Patriotism — What is Love? (Don’t Hurt my Constitution No More)

TheRadicalModerate
3 min readJan 5, 2021
What is love anyway?

There are deep and genuine ambiguities about the meaning of ‘patriotism’ and what it means to be ‘a patriot.’ Some will draw a strong contrast between patriotism and nationalism, arguing that while patriotism is a general social good which encourages positive engagement and engenders social utility nationalism is quite the opposite. On such a view, nationalism is its ‘evil twin’ and likely to engender worse evils than merely privileging one’s own country. Other articulations of patriotism embrace some aspects of nationalism willingly: a love of one’s own culture and a sense of belonging to the geography of one’s upbringing and heritage, while rejecting what many identify as the more negative aspects of nationalism.

Patriotism as a concept is deeply ambiguous and these sorts of debates cannot be resolved in the most detailed of philosophical treatises, so they will not be by a blog post. Nonetheless I think there is something informative about the type of disagreement that arises in debates about patriotism that is practically useful and often goes unsaid — the type of question this debate raises.

#### SUPPLIED ENTRIES
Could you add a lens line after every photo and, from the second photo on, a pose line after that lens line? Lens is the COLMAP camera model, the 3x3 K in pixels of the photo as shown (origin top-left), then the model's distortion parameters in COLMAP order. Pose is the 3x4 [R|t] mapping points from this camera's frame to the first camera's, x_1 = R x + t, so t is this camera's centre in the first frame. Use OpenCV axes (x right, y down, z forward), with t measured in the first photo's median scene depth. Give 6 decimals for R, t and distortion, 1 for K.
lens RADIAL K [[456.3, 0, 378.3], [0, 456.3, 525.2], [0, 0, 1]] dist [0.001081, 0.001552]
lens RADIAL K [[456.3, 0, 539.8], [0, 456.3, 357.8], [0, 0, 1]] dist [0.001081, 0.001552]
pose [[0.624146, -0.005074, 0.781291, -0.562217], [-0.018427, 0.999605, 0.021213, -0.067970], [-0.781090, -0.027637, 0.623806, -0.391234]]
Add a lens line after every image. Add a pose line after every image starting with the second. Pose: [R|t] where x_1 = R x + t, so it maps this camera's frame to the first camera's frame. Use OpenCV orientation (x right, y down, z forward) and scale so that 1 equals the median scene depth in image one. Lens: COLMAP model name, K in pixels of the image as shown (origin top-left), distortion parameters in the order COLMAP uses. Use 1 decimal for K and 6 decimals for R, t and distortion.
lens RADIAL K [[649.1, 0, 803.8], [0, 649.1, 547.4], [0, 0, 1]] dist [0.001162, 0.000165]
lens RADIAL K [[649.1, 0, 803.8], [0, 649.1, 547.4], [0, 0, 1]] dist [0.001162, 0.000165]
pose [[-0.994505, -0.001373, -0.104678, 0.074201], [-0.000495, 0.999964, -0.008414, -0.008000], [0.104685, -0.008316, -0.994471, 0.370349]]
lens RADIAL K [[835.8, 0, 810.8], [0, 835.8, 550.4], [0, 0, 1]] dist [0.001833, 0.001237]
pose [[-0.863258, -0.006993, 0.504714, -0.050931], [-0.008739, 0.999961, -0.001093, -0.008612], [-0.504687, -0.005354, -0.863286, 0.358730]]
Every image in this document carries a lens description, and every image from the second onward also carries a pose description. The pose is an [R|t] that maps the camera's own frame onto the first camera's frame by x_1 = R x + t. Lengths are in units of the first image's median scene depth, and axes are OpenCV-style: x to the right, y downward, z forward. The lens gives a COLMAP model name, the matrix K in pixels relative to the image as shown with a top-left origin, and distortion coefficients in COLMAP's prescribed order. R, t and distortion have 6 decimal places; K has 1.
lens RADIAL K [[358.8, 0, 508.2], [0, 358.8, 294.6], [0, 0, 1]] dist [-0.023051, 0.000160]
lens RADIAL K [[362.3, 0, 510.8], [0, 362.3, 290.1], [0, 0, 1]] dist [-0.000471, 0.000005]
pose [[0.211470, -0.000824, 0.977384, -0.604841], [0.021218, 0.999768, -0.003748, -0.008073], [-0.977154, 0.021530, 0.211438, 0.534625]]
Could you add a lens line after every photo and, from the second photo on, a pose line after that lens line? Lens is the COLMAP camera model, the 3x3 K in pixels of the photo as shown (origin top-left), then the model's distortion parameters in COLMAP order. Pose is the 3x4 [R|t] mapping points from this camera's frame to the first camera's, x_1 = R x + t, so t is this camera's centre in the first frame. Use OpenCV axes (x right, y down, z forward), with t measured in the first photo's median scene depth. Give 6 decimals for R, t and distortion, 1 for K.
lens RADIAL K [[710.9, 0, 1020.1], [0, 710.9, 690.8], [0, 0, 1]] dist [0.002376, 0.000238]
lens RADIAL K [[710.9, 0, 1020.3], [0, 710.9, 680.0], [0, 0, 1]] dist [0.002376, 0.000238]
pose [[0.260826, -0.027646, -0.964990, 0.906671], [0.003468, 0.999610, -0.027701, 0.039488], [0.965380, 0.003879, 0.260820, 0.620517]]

#### WHAT THE TASK REQUIRES
Answer these questions about the patriotism post:
(a) On what date was it published?
(b) On the view that contrasts patriotism with nationalism, what is nationalism called?
(c) What does the post say cannot resolve debates about patriotism?
The entries have nothing to do with the patriotism post.

#### RESPONSE BELOW
(a) January 5, 2021.
(b) Patriotism's "evil twin."
(c) Even the most detailed philosophical treatises cannot resolve them, so a blog post won't either.